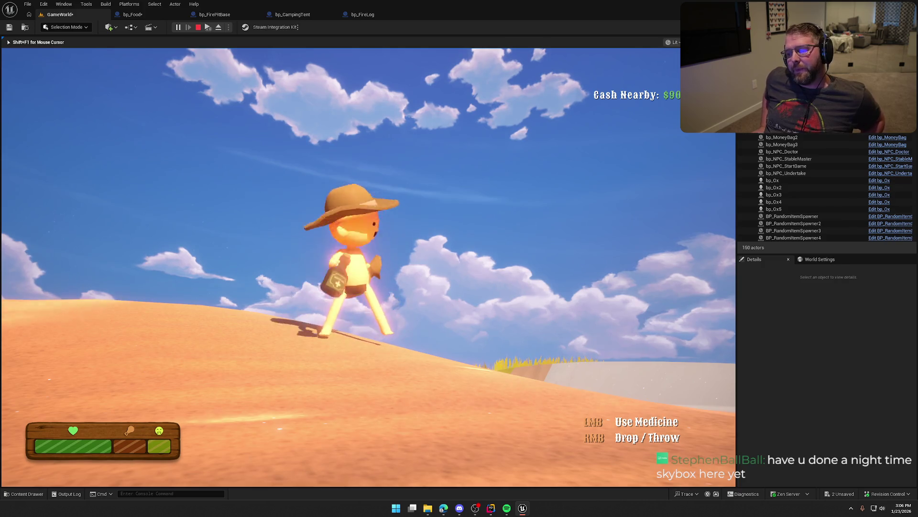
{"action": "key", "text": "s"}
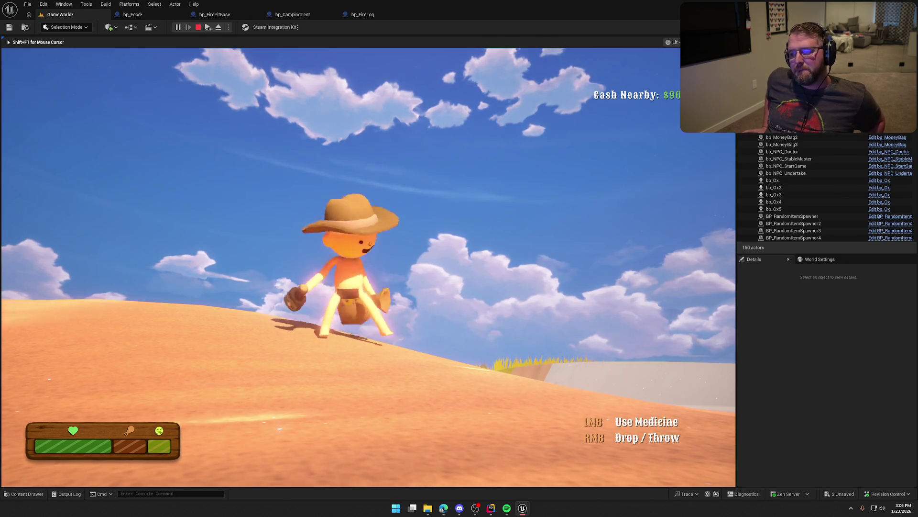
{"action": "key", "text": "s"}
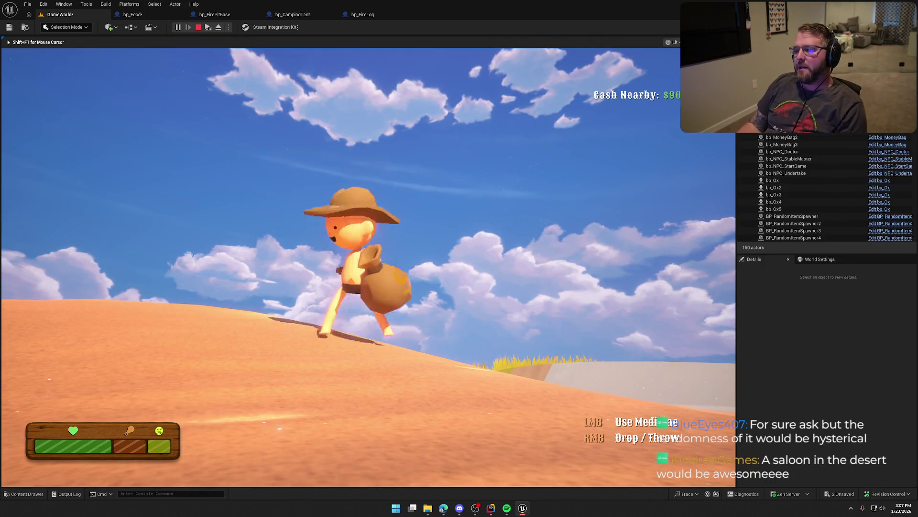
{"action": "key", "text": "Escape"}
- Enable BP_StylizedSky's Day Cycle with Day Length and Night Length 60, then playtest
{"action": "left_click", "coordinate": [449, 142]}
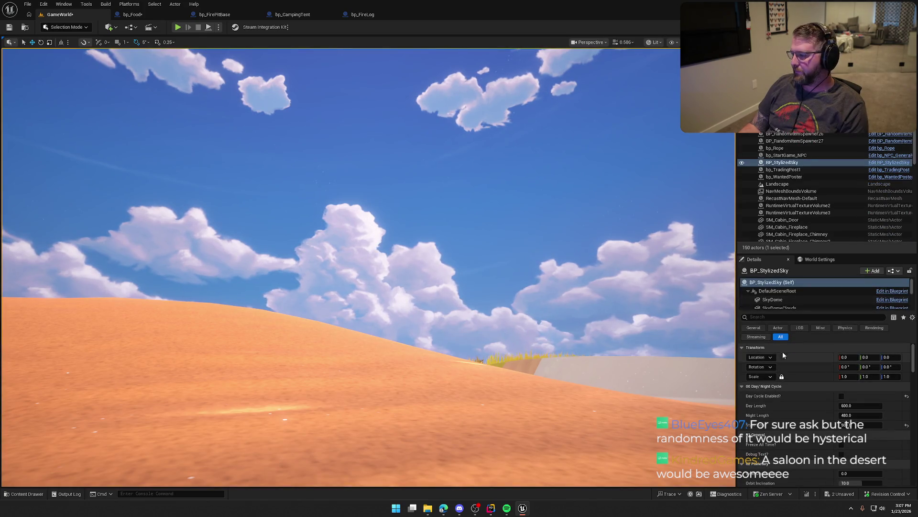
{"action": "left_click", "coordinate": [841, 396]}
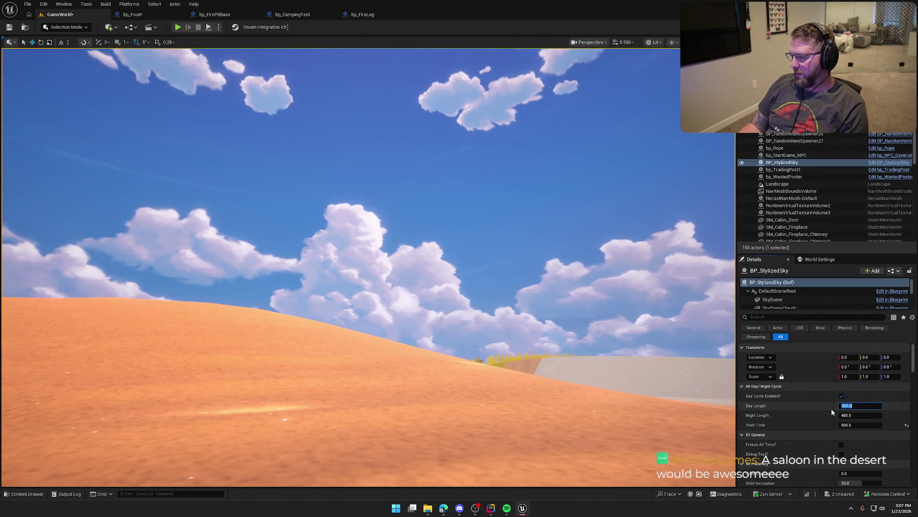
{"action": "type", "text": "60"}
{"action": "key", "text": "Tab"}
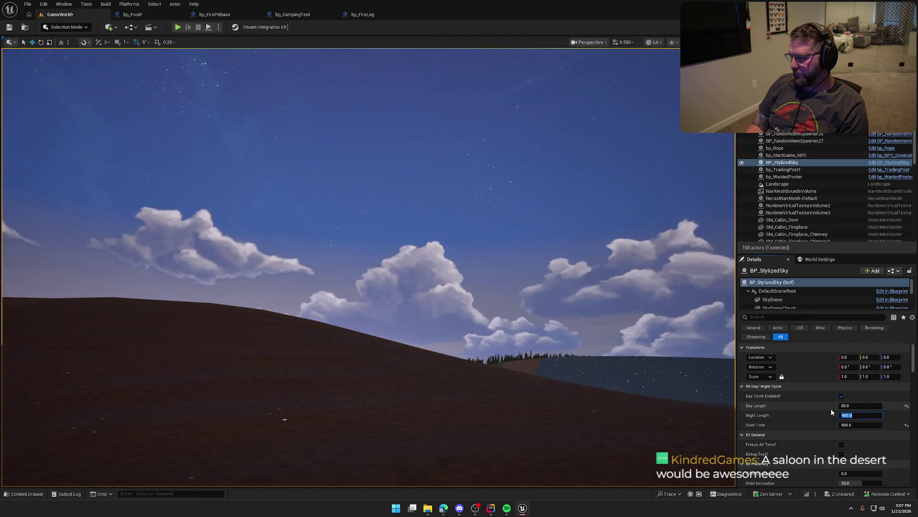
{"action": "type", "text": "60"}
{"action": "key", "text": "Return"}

● ● ● ● ●

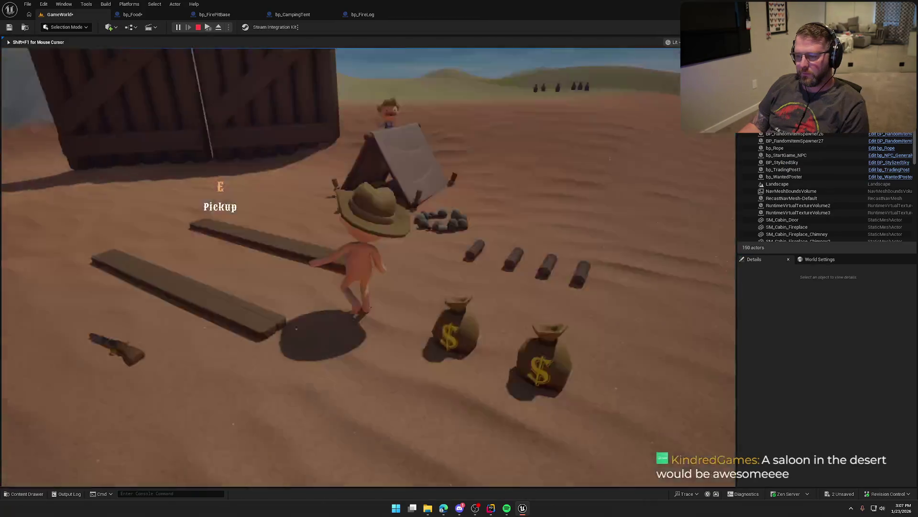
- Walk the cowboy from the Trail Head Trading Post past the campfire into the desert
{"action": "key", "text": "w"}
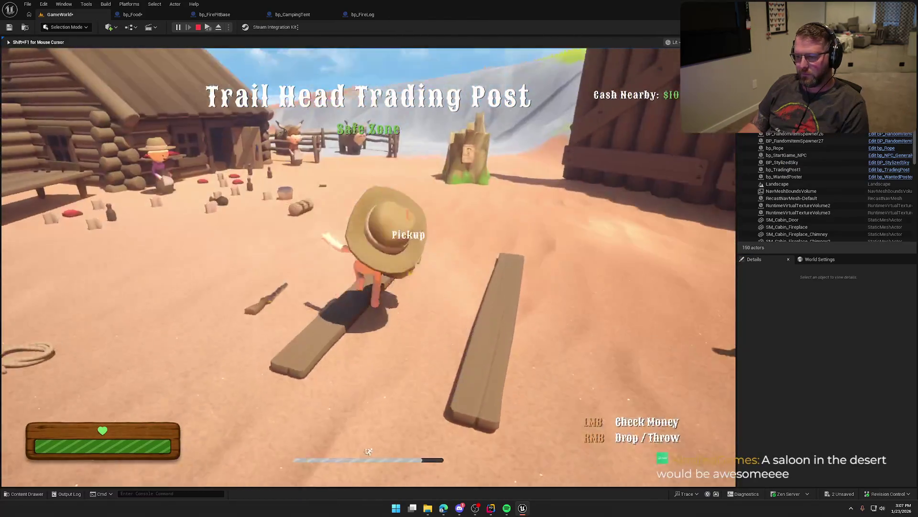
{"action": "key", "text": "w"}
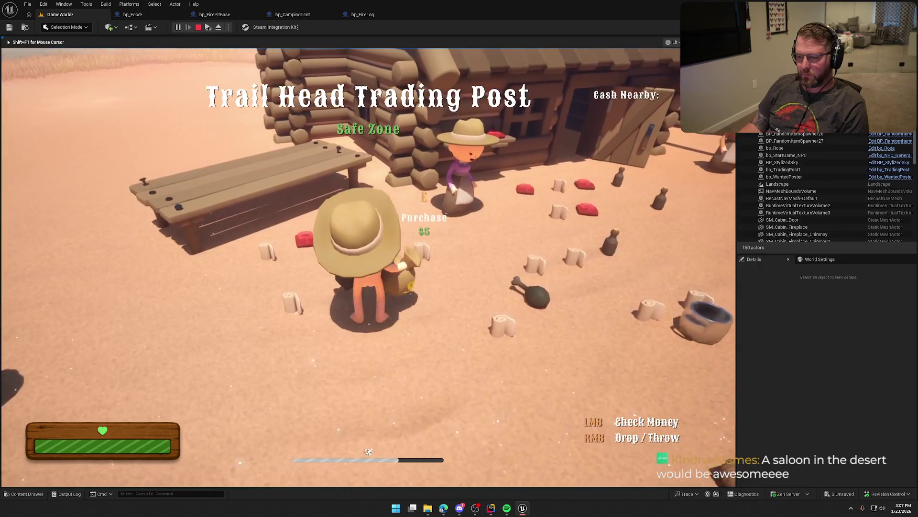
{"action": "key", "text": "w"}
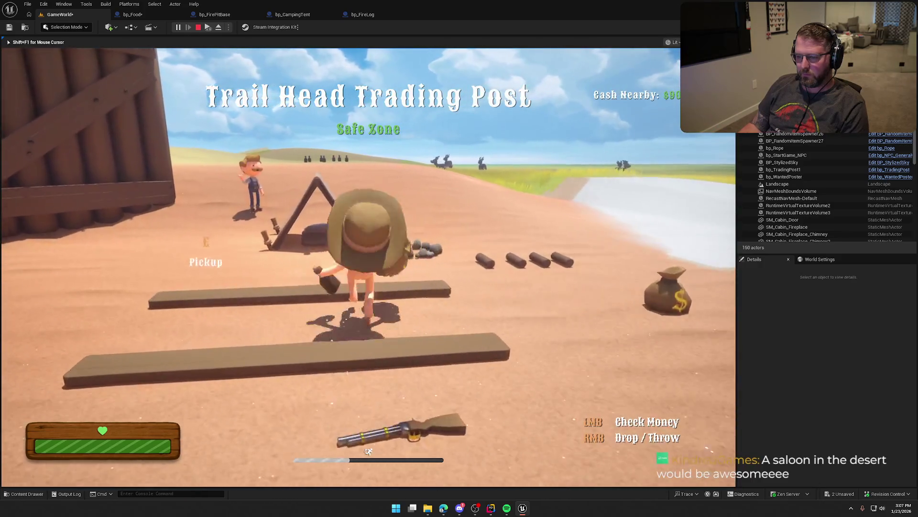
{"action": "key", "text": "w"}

● ● ● ● ●

Exercise requirements: Search the entries above for lines containing the word "coordinate", and copy each one.

Response:
{"action": "left_click", "coordinate": [449, 142]}
{"action": "left_click", "coordinate": [841, 396]}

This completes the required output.